Alive on Arrival kicks off with the gorgeous “Goin’ Down to Laurel”, a shimmering piece featuring bright acoustic guitar, lovely piano, loping bass and a melancholy steel guitar chiming just below the music’s surface. Most importantly though, there’s his voice, irrepressibly young, playful and earnest. Forbert’s lyrics, at once knowing and naive, are perfectly fitted to that voice, mirroring the charm of its peculiar grain: “Well, I’m goin’ down to Laurel / It’s a dirty, stinking town, yeah / But me, I know exactly what / I’m going to find.” Simple stuff, to be sure, but it perfectly captures that critical moment when one’s personal confidence and optimism (the singer knows exactly what he’s going to find) come up against the hard, often antagonistic, facts of the outside world (i.e., the dirty, stinking town of the song’s title).

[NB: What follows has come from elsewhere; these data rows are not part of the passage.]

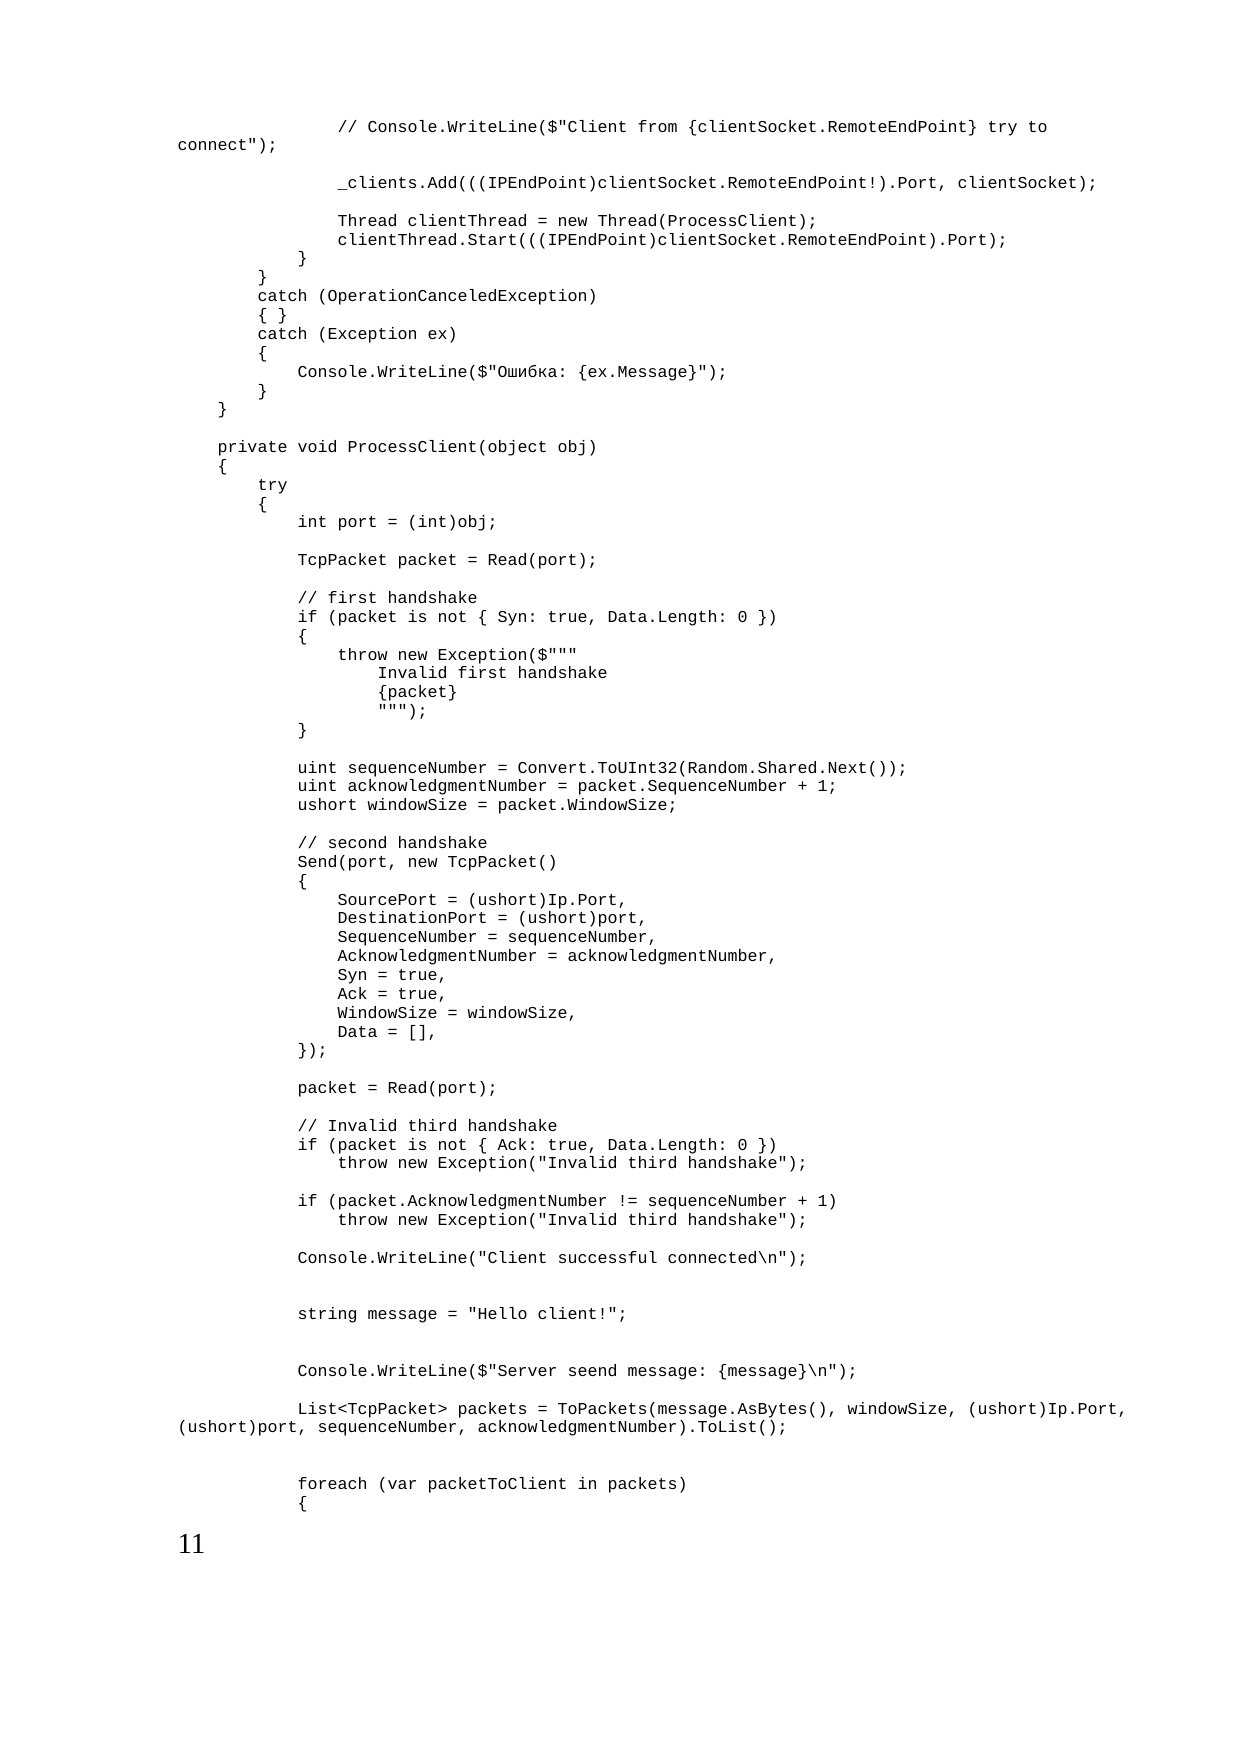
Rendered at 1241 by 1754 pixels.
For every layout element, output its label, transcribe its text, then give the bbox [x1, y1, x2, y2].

text DestinationPort = (ushort)port, [177, 910, 1152, 929]
text { } [177, 307, 1152, 326]
text Console.WriteLine("Client successful connected\n"); [177, 1249, 1152, 1268]
text // Console.WriteLine($"Client from {clientSocket.RemoteEndPoint} try to connect"); [177, 118, 1152, 156]
text Syn = true, [177, 967, 1152, 985]
text } [177, 401, 1152, 420]
text """); [177, 703, 1152, 721]
text // second handshake [177, 834, 1152, 853]
text catch (Exception ex) [177, 326, 1152, 344]
text if (packet is not { Syn: true, Data.Length: 0 }) [177, 608, 1152, 627]
text // first handshake [177, 589, 1152, 608]
text packet = Read(port); [177, 1080, 1152, 1098]
text } [177, 382, 1152, 401]
text }); [177, 1042, 1152, 1061]
text AcknowledgmentNumber = acknowledgmentNumber, [177, 948, 1152, 967]
text Console.WriteLine($"Server seend message: {message}\n"); [177, 1362, 1152, 1381]
text string message = "Hello client!"; [177, 1306, 1152, 1325]
text uint acknowledgmentNumber = packet.SequenceNumber + 1; [177, 778, 1152, 797]
text { [177, 872, 1152, 891]
text { [177, 495, 1152, 514]
text } [177, 250, 1152, 269]
text Invalid first handshake [177, 665, 1152, 684]
text ushort windowSize = packet.WindowSize; [177, 797, 1152, 816]
text SourcePort = (ushort)Ip.Port, [177, 891, 1152, 910]
text Console.WriteLine($"Ошибка: {ex.Message}"); [177, 363, 1152, 382]
text { [177, 627, 1152, 646]
text foreach (var packetToClient in packets) [177, 1476, 1152, 1494]
text private void ProcessClient(object obj) [177, 439, 1152, 457]
text throw new Exception($""" [177, 646, 1152, 665]
text SequenceNumber = sequenceNumber, [177, 929, 1152, 948]
text catch (OperationCanceledException) [177, 288, 1152, 307]
text clientThread.Start(((IPEndPoint)clientSocket.RemoteEndPoint).Port); [177, 231, 1152, 250]
text { [177, 1494, 1152, 1513]
text { [177, 457, 1152, 476]
text // Invalid third handshake [177, 1117, 1152, 1136]
text throw new Exception("Invalid third handshake"); [177, 1212, 1152, 1231]
text Data = [], [177, 1023, 1152, 1042]
text {packet} [177, 684, 1152, 703]
text uint sequenceNumber = Convert.ToUInt32(Random.Shared.Next()); [177, 759, 1152, 778]
text { [177, 344, 1152, 363]
text List<TcpPacket> packets = ToPackets(message.AsBytes(), windowSize, (ushort)Ip.Port, (ushort)port, sequenceNumber, acknowledgmentNumber).ToList(); [177, 1400, 1152, 1438]
text if (packet is not { Ack: true, Data.Length: 0 }) [177, 1136, 1152, 1155]
text try [177, 476, 1152, 495]
text throw new Exception("Invalid third handshake"); [177, 1155, 1152, 1174]
text } [177, 721, 1152, 740]
text if (packet.AcknowledgmentNumber != sequenceNumber + 1) [177, 1193, 1152, 1212]
text } [177, 269, 1152, 288]
text Thread clientThread = new Thread(ProcessClient); [177, 212, 1152, 231]
text _clients.Add(((IPEndPoint)clientSocket.RemoteEndPoint!).Port, clientSocket); [177, 175, 1152, 193]
text Send(port, new TcpPacket() [177, 853, 1152, 872]
text TcpPacket packet = Read(port); [177, 552, 1152, 571]
text Ack = true, [177, 985, 1152, 1004]
text WindowSize = windowSize, [177, 1004, 1152, 1023]
text int port = (int)obj; [177, 514, 1152, 533]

Alive on Arrival is bursting with such gems. “Steve Forbert’s Midsummer Night’s Toast” is a stripped back counterpart to the lead cut, boasting wonderful lines about “roads of burning tar and hot cement” and “money in my hand and where it went”. “What Kinda Guy?” is driving rockabilly, an excellent formal choice that plays to the strengths of Forbert’s voice, which is given naturally to the genre’s hallmark mannerisms.